Accordingly, the apparatus of the present invention is such that inlet/discharge resistance at the opening of an inlet/discharge valve is smaller than in the prior art apparatus and the performance of the engine 6 is improved over the prior-art apparatus.
As well as the table giving the correlation between the set times and engine rpm mentioned above, a map giving the correlation between engine rpm and valve opening timing can be stored in the ROM 52 in advance, and engine output and efficiency can be improved over the entire region of engine rpm by altering the valve opening timing as the rotational speed of the engine 6 changes.
In addition, it is possible to perform cylinder control to increase or decrease the number of operating cylinders by driving or stopping the inlet/exhaust valves of each cylinder attendant upon a rise or fall in the rpm of the engine 6.
Although the present invention has been described primarily with regard to an inlet valve, it is obvious that the drive apparatus according to the invention can be similarly applied to an exhaust valve.

Claims

1. An electromagnetic force valve driving apparatus for opening and closing an inlet/exhaust valve of an engine, comprising:
a reciprocable movable magnetic pole (3) connected to the inlet/exhaust valve (4);
an upper fixed magnetic pole (12) opposing one end of said movable magnetic pole;
a first electromagnet (2) comprising a yoke member communicating with said upper fixed magnetic pole and having a lower magnetic pole (22) opposing the other end of said movable magnetic pole (3);
a second electromagnet (1) having a magnetic pole (13) opposing said upper magnetic pole (12) and the one end of said movable magnetic pole (3);
a spring (32) for subjecting said movable magnetic pole to a force which moves said movable magnetic pole in the direction of the one end thereof; and
energizing control means (5) for energizing said first and second electromagnets when the inlet/exhaust valve is released and immediately before it is seated, thereby causing a repulsive force to act between the one end of said movable magnetic pole (3) and said upper fixed magnetic pole (12).

2. Apparatus according to claim 1, wherein said energization control means (5) energizes said first and second electromagnets immediately before the inlet/exhaust valve closes, thereby causing a repulsive force to act between the one end of said movable magnetic pole (3) and said upper fixed magnetic pole (12).
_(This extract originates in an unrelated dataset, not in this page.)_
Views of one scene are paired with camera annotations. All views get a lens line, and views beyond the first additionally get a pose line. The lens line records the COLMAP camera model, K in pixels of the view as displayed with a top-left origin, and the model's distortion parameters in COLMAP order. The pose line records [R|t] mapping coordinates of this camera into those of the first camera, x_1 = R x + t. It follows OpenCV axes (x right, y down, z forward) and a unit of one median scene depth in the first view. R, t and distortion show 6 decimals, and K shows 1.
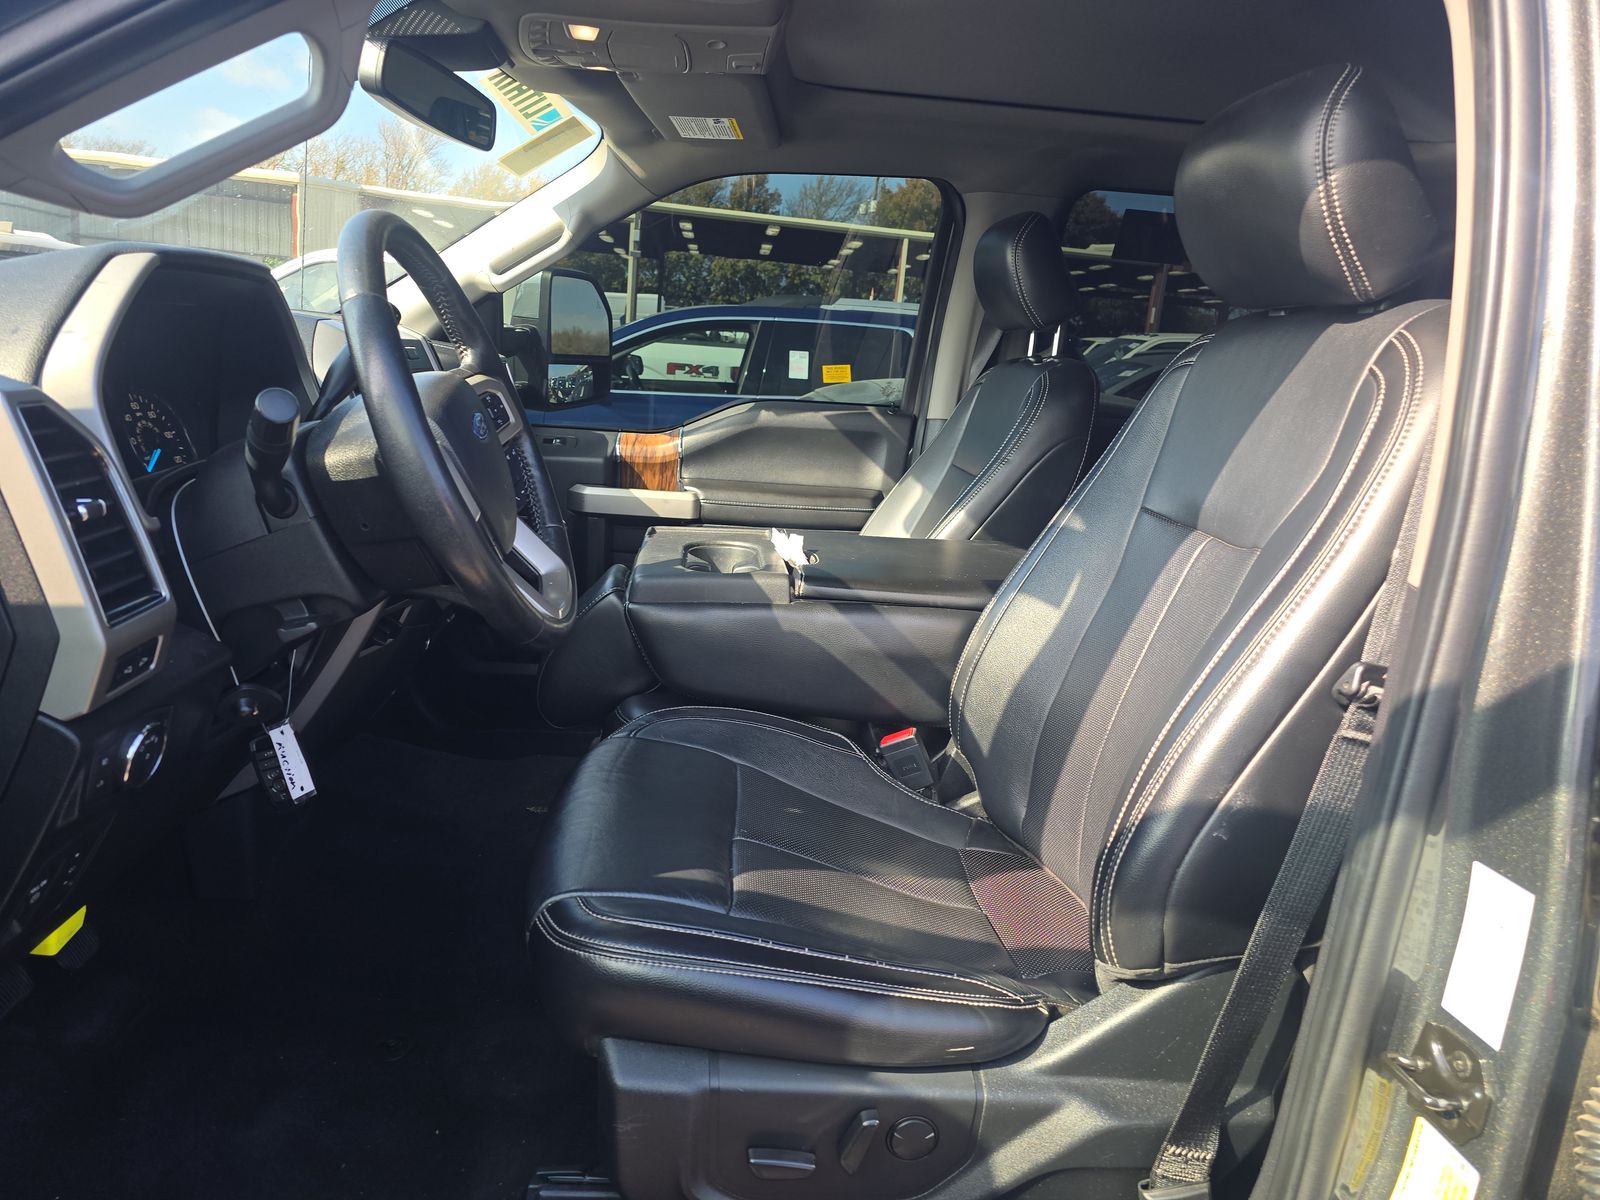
lens RADIAL K [[1093.8, 0, 795.2], [0, 1093.8, 596.5], [0, 0, 1]] dist [0.075342, -0.087793]
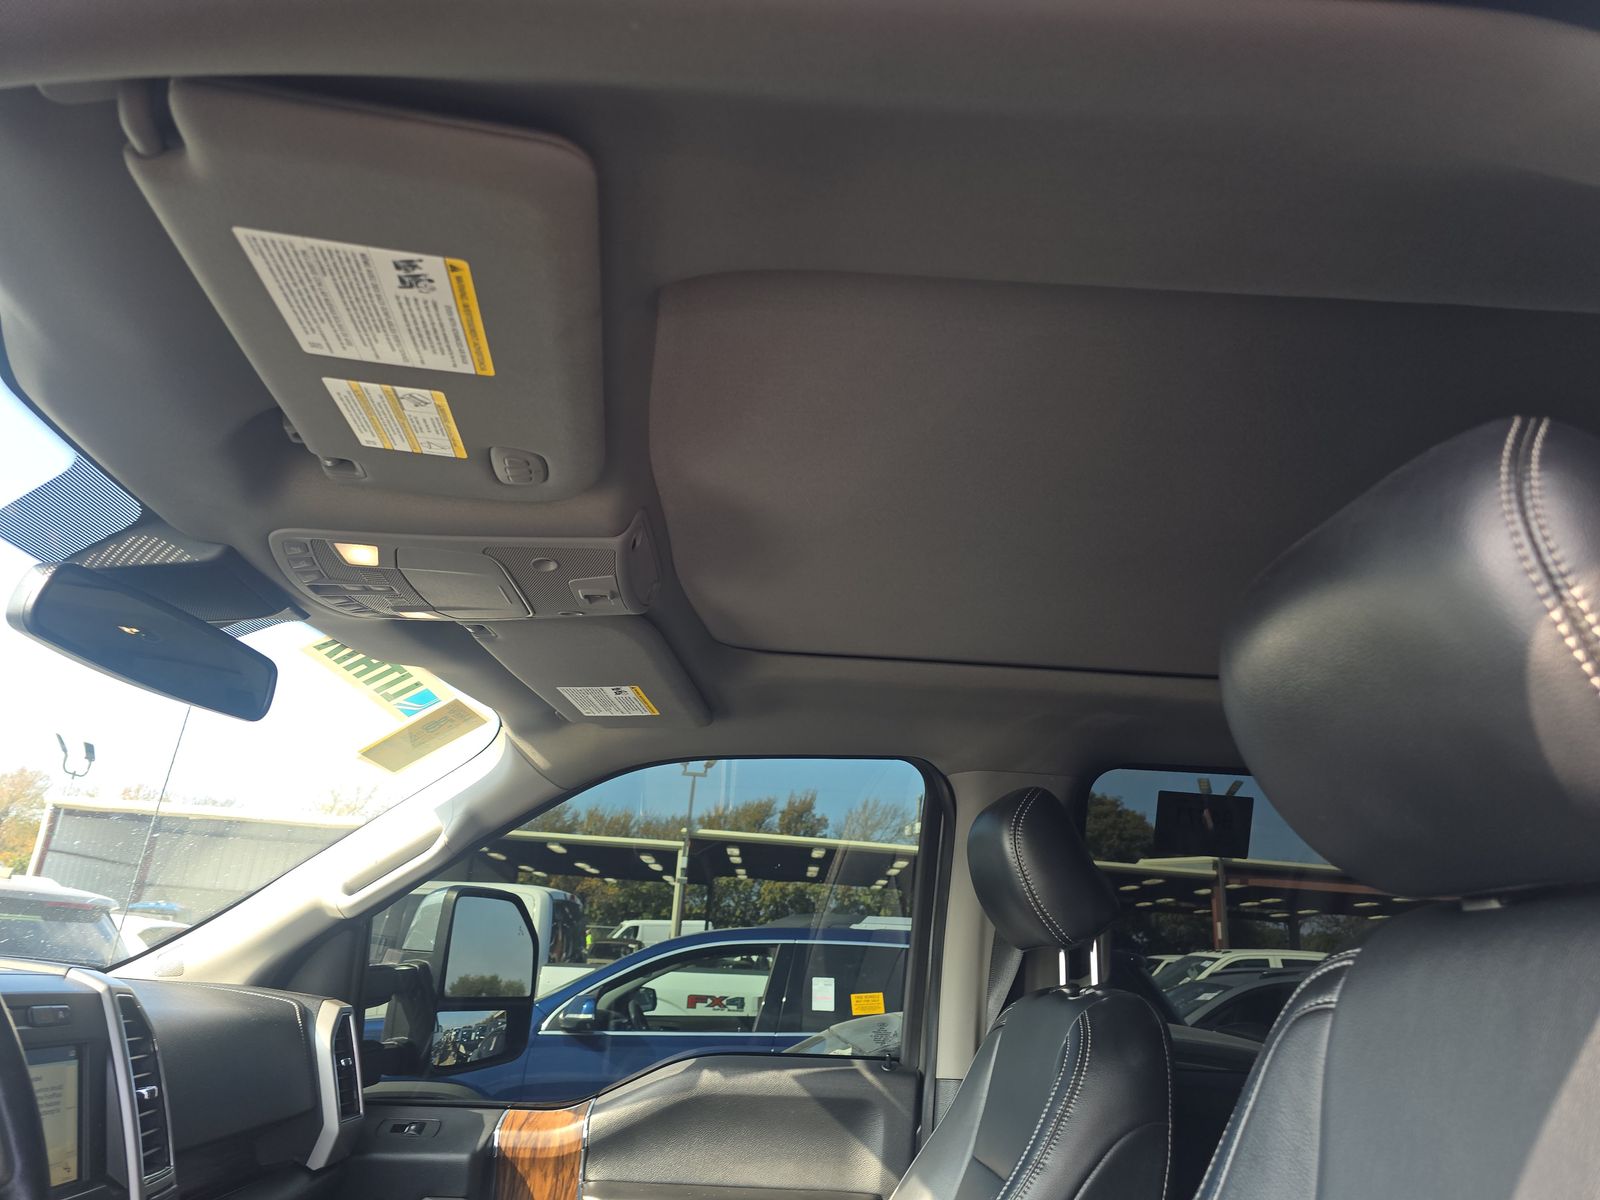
lens RADIAL K [[1093.8, 0, 795.2], [0, 1093.8, 596.5], [0, 0, 1]] dist [0.075342, -0.087793]
pose [[0.998509, -0.039825, -0.037326, 0.063824], [0.014354, 0.851360, -0.524386, -0.049825], [0.052661, 0.523068, 0.850662, 0.209893]]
3. Apparatus according to claim 1 or claim 2, wherein the time at which said first and second electromagnets are energized by said energization control means is changed in conformity with rotational speed of said engine.

4. Apparatus according to any of claims 1 to 3, wherein the timing for starting energization by said energization control means when the inlet/exhaust valve is released is changed in conformity with the rotational speed of said engine.

5. Apparatus according to any of claims 1 to 4, wherein the inlet/exhaust valve consists of a ceramic.